* EXERCISE DETAILS
When you copy the data, keep every line exactly as written and skip the pictures.

DATASET ENTRIES Start Marker

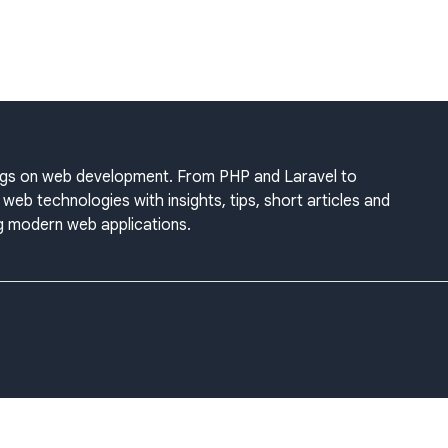
blogs on web development. From PHP and Laravel to
web technologies with insights, tips, short articles and
ing modern web applications.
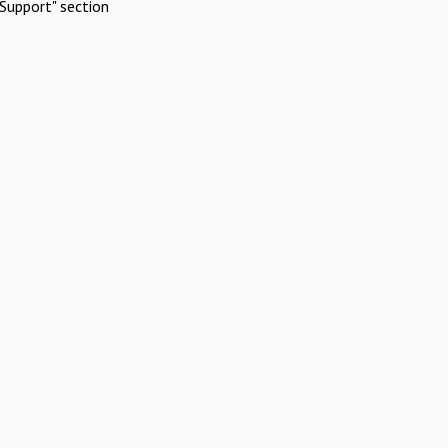
Support" section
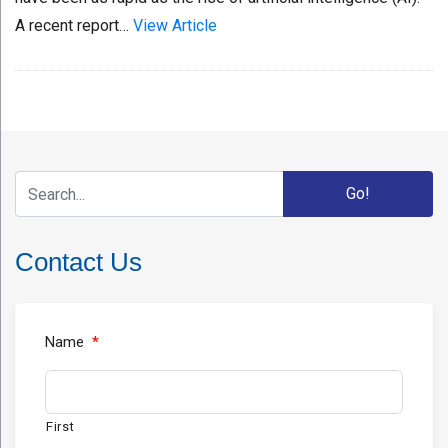
A recent report…
View Article
Contact Us
Name
*
First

DATASET ENTRIES End Marker

* RESPONSE TO THIS EXERCISE
blogs on web development. From PHP and Laravel to
web technologies with insights, tips, short articles and
ing modern web applications.
Support" section
A recent report…
View Article
Contact Us
Name
*
First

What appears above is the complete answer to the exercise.